On May 28, the Consumer Financial Protection Bureau (the "CFPB") finalized important amendments to its ability-to-repay rule. Among other things, the amendments are intended to help small creditors comply with the law and preserve consumer access to credit from such creditors. "Small creditor" is defined in the rule to generally mean a creditor with no more than $2 billion in assets that (along with affiliates) originates no more than 500 first-lien mortgages covered under the ability-to-repay rule per year.
Under the original ability-to-repay rule issued in January of this year, the CFPB authorized certain balloon-payment mortgages to be designated as qualified mortgages if originated and held in portfolio by "small creditors" operating predominantly in rural or underserved areas. The CFPB’s amendments to the January rule make changes to further benefit small creditors as follows:
New Small Creditor Qualified Mortgage
The final rule adopts a fourth category of qualified mortgages for loans originated and held in portfolio for at least three years by small creditors (subject to certain limited exceptions). This provision applies to small creditors even if they do not operate predominantly in rural or underserved areas. These loans are not subject to the debt-to-income ratio limit (i.e., no greater than 43 percent) under the general qualified mortgage definition. However, such loans must meet the general restrictions on qualified mortgages with respect to loan features and points and fees, and small creditors will still need to evaluate a consumer’s debt-to-income ratio or residual income.
Safe Harbor Protection for More Small Creditor Mortgage Loans
The final rule raises the "safe harbor" threshold for certain qualified mortgages made by small creditors. For balloon loans and portfolio loans that are qualified mortgages, the threshold separating those loans that receive a safe harbor as opposed to those that merely receive a rebuttable presumption of compliance is raised from 1.5 percent above the average prime offer rate (the "APOR") to 3.5 percent above the APOR.

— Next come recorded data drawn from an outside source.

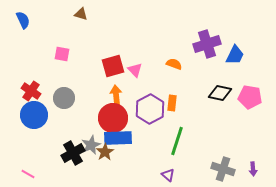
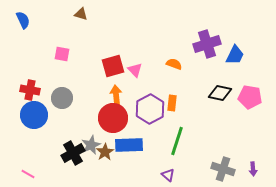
red cross: moved 1 px left, 1 px up; rotated 24 degrees counterclockwise
gray circle: moved 2 px left
blue rectangle: moved 11 px right, 7 px down
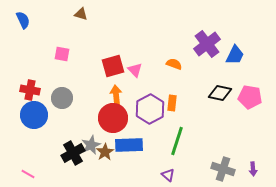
purple cross: rotated 20 degrees counterclockwise
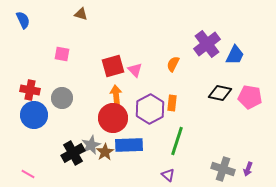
orange semicircle: moved 1 px left; rotated 84 degrees counterclockwise
purple arrow: moved 5 px left; rotated 24 degrees clockwise
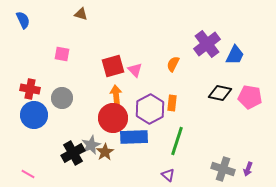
red cross: moved 1 px up
blue rectangle: moved 5 px right, 8 px up
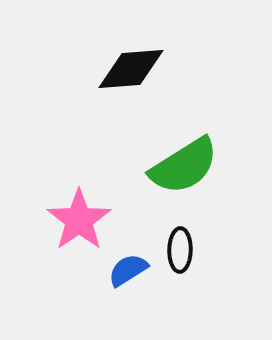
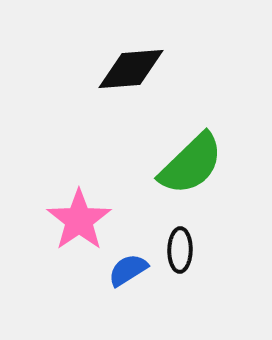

Transition Period for Balloon Loans
The final rule provides for a two-year transition period during which balloon loans made by small creditors may meet the qualified mortgage requirements. In particular, for two years from the effective date of the final rule, small creditors that do not operate predominantly in rural or underserved areas can offer balloon-payment qualified mortgage loans if they hold them in portfolio. During this two-year period, the CFPB intends to study whether the definitions of "rural" or "underserved" should be adjusted and to work with small creditors to transition to other products, such as adjustable-rate mortgages, that satisfy other qualified mortgage definitions.
While these changes represent progress for community banks and credit unions, there are legitimate concerns that they do not go far enough. Of particular note, many community banks and credit unions have more than $2 billion in assets, or make more than 500 first-lien covered mortgages per year, or both, and will thus not get any benefit from these changes. Industry representatives will undoubtedly seek further easing of the ability-to-repay requirements to help smaller institutions.
The final rule is effective January 10, 2014.